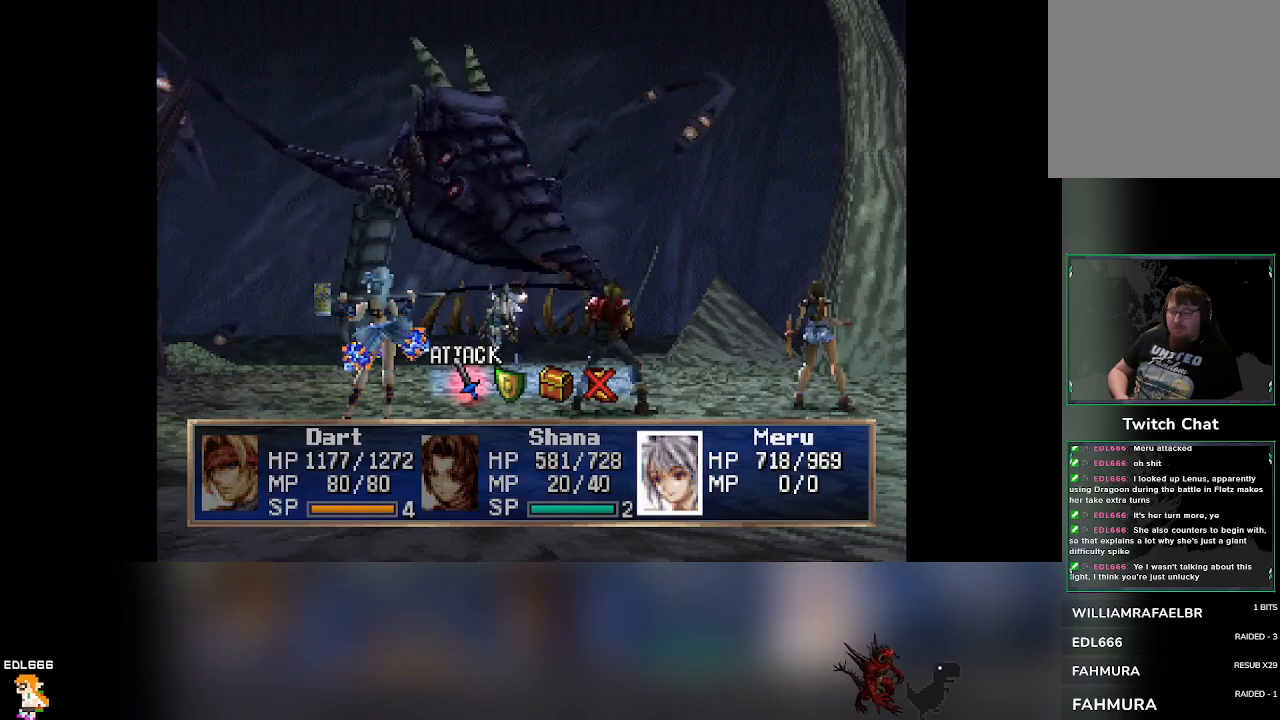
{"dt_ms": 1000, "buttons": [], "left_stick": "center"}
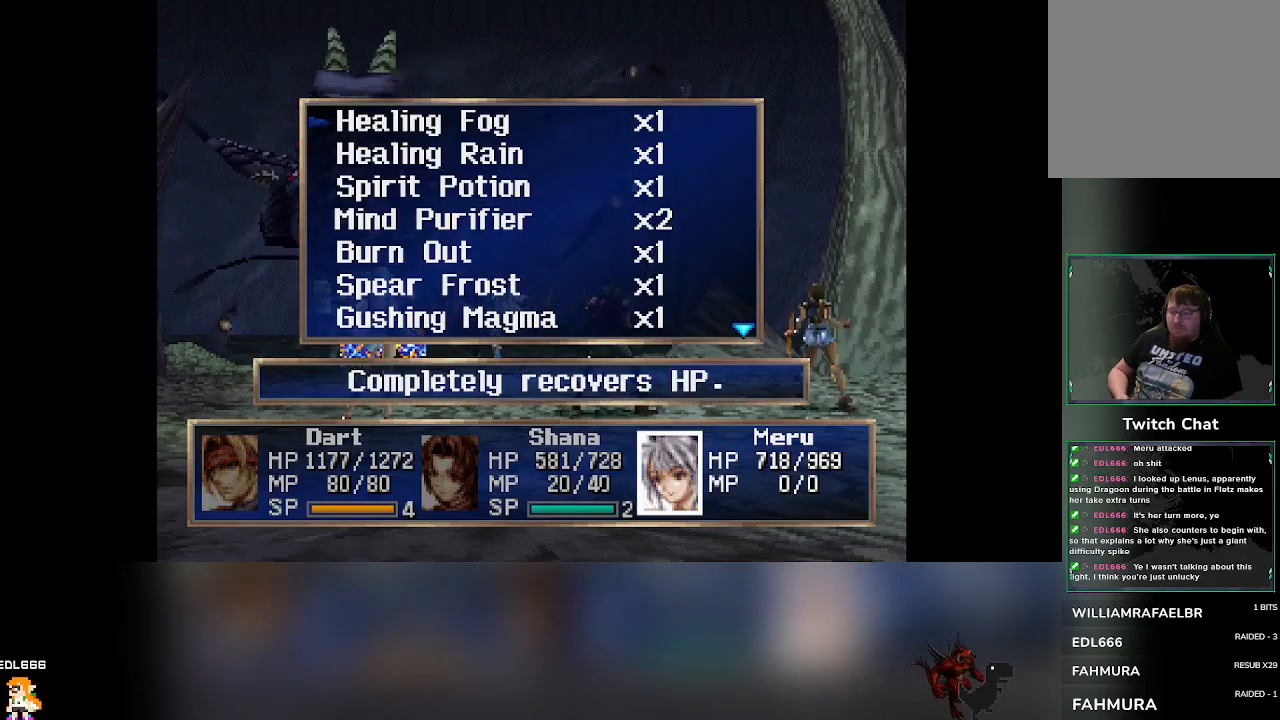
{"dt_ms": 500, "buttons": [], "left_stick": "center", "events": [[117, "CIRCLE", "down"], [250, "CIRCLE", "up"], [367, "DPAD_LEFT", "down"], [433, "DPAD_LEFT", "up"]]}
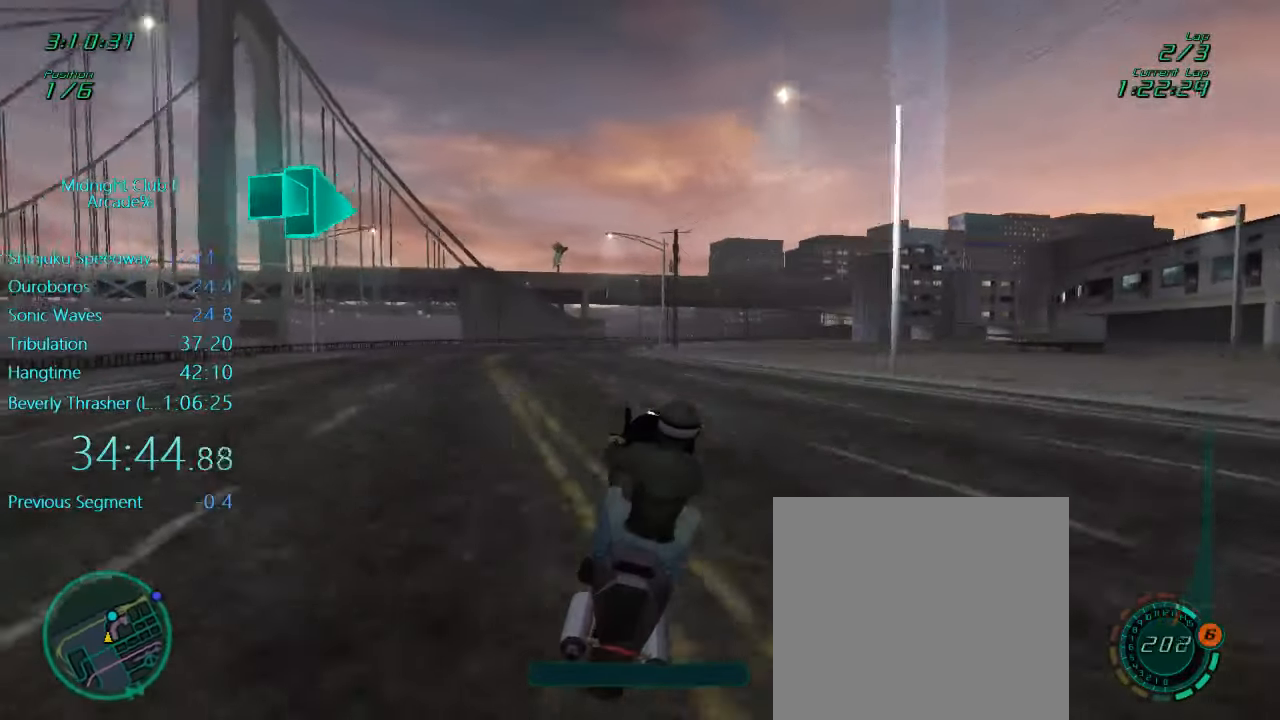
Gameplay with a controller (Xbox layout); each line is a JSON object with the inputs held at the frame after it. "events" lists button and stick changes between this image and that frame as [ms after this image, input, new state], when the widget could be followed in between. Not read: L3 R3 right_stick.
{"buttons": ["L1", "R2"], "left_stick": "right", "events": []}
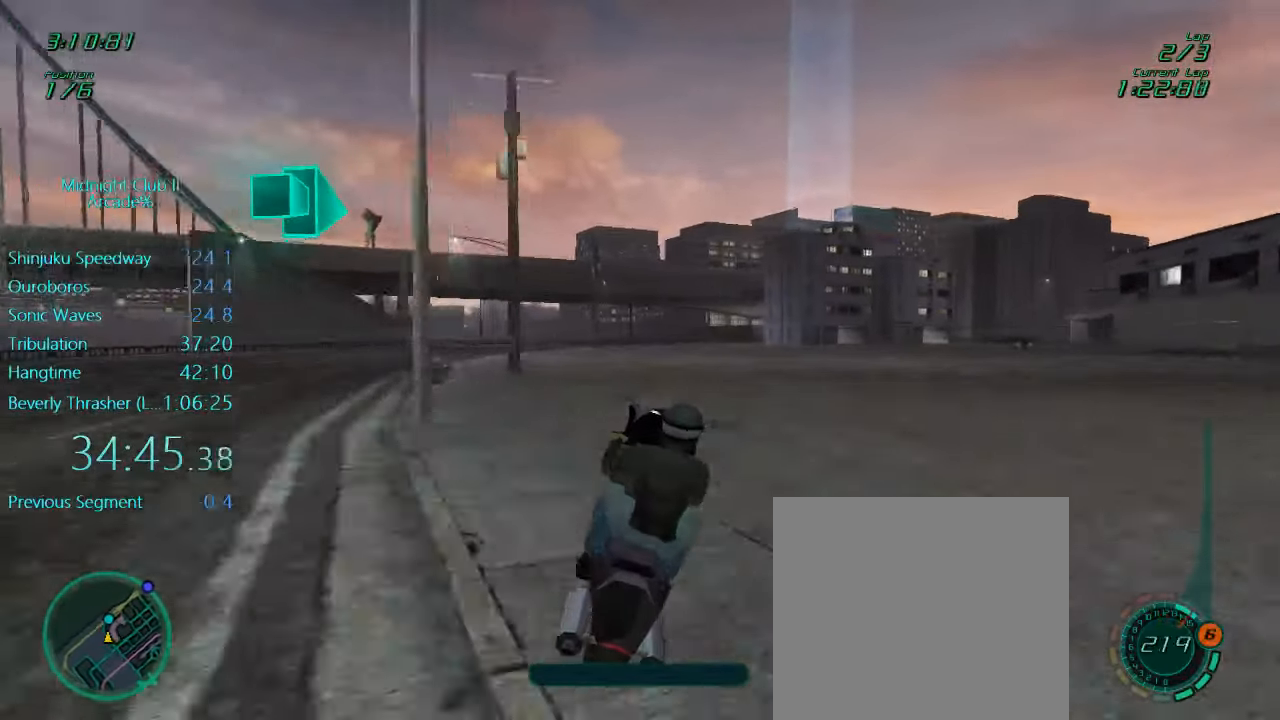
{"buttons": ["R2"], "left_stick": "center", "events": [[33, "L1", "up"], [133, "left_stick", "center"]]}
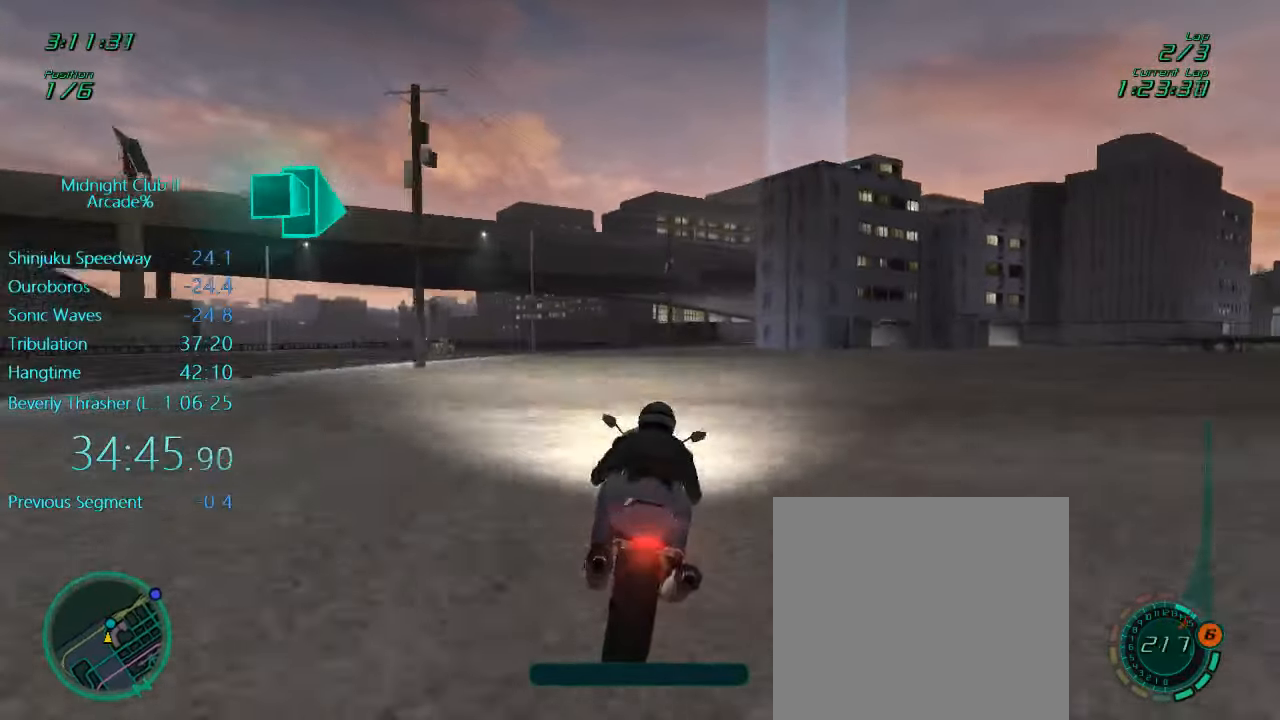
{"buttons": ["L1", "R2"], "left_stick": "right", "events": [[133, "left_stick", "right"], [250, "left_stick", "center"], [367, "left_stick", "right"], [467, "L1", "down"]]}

= = =

Output the listing word for word. Drop the pictures.

{"dt_ms": 1000, "buttons": [], "left_stick": "center"}
{"dt_ms": 500, "buttons": [], "left_stick": "center", "events": [[117, "CIRCLE", "down"], [250, "CIRCLE", "up"], [367, "DPAD_LEFT", "down"], [433, "DPAD_LEFT", "up"]]}
Gameplay with a controller (Xbox layout); each line is a JSON object with the inputs held at the frame after it. "events" lists button and stick changes between this image and that frame as [ms after this image, input, new state], when the widget could be followed in between. Not read: L3 R3 right_stick.
{"buttons": ["L1", "R2"], "left_stick": "right", "events": []}
{"buttons": ["R2"], "left_stick": "center", "events": [[33, "L1", "up"], [133, "left_stick", "center"]]}
{"buttons": ["L1", "R2"], "left_stick": "right", "events": [[133, "left_stick", "right"], [250, "left_stick", "center"], [367, "left_stick", "right"], [467, "L1", "down"]]}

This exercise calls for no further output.